DNeX: In talks to sell stake in Ping Petroleum, confident to fetch 'better than book' valuation. Dagang NeXchange (DNeX) has confirmed that it is in talks to sell its 30% stake in its upstream oil and gas (O&G) associate Ping Petroleum Ltd. The group is confident that it could fetch attractive valuations for the investment given current stronger crude oil prices compared with the time when it acquired the equity stake. Besides that, its executive director Zainal Abidin Abd Jalil Zainal highlighted that Ping's reserves and volume are high currently, especially for its brownfield asset, the Anasuria Cluster, which is expected to augur well for the valuation of its stake in the associate company. (The Edge)

TH Heavy: Hopes to return to profit in FY19 . TH Heavy Engineering (THHE), which is in the midst of formulating a plan to regularise its financial conditions, hopes to keep up the momentum of last week's contract win through to the rest of its financial year ending Dec 31, 2019. Its CEO Suhaimi Badrul Jamil also said the group is expecting to turn a profit this year, following the positive momentum seen in the second half of last year and the first quarter of this year. (The Edge)

MSM: Warns of drastic measures if govt does not manage sugar import. Refined sugar producer MSM Malaysia Holdings has warned that it will resort to taking commercial approaches that may not be beneficial to Malaysia as a whole should the group's financial performance continue to be impacted by sugar import permit holders that are approved by the Government. Group chairman Datuk Wira Azhar Abdul Hamid said the two local industry players have constantly engaged with the Government to express concerns and for their views on Approved Permits (APs) to be taken into consideration. (The Edge)

Market Update

The FBM KLCI might open stronger today as U.S. stocks ended modestly higher overnight after the Federal Reserve left their benchmark interest rate unchanged at a range between 2.25% and 2.50%, but opened the door to rate cuts later this year. The S&P 500 was up 0.3% to end around 2,926. The Dow Jones Industrial Average advanced 29 points, or 0.1%, to finish near 26,504 while the Nasdaq Composite was up 0.4% to finish around 7,987. The U.S. central bank took out the phrase "patience" from its policy statement, and said it stood ready to act appropriately if risks to the economic outlook reared their head. The Fed's interest-rate projections also showed close to half the members of the central bank's policy-making group anticipated two rate cuts this year. European markets finished mixed with the CAC 40 gained 0.16%, while the FTSE 100 led the DAX lower. They fell 0.53% and 0.19% respectively.

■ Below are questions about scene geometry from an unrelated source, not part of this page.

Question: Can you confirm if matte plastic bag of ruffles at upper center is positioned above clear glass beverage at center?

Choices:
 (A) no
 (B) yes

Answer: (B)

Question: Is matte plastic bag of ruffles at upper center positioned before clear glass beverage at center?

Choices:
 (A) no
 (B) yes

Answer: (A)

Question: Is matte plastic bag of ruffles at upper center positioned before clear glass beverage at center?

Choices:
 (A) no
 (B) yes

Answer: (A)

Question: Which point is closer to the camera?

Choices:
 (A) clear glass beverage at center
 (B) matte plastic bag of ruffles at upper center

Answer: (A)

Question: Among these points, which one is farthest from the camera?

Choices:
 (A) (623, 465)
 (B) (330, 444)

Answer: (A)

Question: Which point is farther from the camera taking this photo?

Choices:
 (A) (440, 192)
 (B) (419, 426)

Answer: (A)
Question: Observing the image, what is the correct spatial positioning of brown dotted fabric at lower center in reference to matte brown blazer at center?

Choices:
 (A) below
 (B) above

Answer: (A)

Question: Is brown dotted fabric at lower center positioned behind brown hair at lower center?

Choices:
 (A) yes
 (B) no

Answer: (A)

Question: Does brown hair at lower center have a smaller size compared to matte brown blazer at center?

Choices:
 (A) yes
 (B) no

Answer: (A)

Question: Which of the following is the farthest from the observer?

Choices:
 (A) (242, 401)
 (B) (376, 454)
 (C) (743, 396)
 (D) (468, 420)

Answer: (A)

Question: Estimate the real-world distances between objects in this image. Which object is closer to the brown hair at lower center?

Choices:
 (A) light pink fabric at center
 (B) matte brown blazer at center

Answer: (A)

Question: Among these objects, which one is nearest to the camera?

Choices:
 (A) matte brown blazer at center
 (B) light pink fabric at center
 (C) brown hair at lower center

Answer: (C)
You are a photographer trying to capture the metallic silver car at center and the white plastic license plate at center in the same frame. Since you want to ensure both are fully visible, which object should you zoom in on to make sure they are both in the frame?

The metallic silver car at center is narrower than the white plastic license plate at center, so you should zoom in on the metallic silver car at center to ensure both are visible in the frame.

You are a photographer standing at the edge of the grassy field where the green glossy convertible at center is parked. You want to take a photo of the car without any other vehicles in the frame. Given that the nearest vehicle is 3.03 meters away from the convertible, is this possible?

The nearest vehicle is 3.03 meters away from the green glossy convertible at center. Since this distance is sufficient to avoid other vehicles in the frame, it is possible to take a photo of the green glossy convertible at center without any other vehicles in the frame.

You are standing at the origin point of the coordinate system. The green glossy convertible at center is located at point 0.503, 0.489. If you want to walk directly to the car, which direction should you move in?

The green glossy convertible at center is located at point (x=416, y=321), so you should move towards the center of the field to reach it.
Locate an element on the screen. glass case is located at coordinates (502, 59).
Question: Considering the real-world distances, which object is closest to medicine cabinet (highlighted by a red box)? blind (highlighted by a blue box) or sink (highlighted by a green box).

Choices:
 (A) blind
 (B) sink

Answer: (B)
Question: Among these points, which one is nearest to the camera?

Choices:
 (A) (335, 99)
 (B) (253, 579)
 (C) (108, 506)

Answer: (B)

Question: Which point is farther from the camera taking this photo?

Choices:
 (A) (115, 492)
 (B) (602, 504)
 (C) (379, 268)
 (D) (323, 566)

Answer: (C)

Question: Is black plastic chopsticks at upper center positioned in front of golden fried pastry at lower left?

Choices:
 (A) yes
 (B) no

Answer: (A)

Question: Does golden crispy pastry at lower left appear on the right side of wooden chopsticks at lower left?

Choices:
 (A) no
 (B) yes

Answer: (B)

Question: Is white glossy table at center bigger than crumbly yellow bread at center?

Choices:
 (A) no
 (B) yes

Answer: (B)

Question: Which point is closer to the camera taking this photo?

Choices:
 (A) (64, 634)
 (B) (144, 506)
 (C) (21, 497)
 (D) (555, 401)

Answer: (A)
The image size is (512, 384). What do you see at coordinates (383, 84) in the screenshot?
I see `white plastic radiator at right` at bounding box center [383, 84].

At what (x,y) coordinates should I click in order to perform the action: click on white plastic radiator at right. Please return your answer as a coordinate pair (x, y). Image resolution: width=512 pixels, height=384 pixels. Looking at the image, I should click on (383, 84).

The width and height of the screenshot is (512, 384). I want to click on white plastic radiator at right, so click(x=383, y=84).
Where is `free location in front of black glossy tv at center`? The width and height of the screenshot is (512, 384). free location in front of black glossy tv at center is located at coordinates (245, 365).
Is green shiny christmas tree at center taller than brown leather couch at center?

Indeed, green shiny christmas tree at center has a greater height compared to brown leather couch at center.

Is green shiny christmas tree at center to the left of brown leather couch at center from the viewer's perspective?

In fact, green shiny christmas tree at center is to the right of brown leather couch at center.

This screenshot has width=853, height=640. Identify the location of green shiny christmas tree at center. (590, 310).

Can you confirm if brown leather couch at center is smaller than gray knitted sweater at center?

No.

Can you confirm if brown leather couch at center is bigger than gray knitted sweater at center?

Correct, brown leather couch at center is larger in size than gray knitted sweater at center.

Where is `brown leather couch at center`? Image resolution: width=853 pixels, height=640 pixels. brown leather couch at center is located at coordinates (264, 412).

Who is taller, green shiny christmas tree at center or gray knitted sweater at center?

Back home, the FBM KLCI index gained 13.78 points or 0.83% to 1,666.54 points on Wednesday. Trading volume increased to 2.42bn worth RM2.34bn. Market breadth was positive with 474 gainers as compared to 330 losers. The regional markets surged, following new hope on the trade front and strong gains on Wall Street. Japan’s Nikkei gained 1.8%, despite data that showed exports in May fell for a sixth straight month, and Hong Kong’s Hang Seng Index surged 2.6%. The Shanghai Composite rose 1.0% while the smaller-cap Shenzhen Composite jumped 1.5%.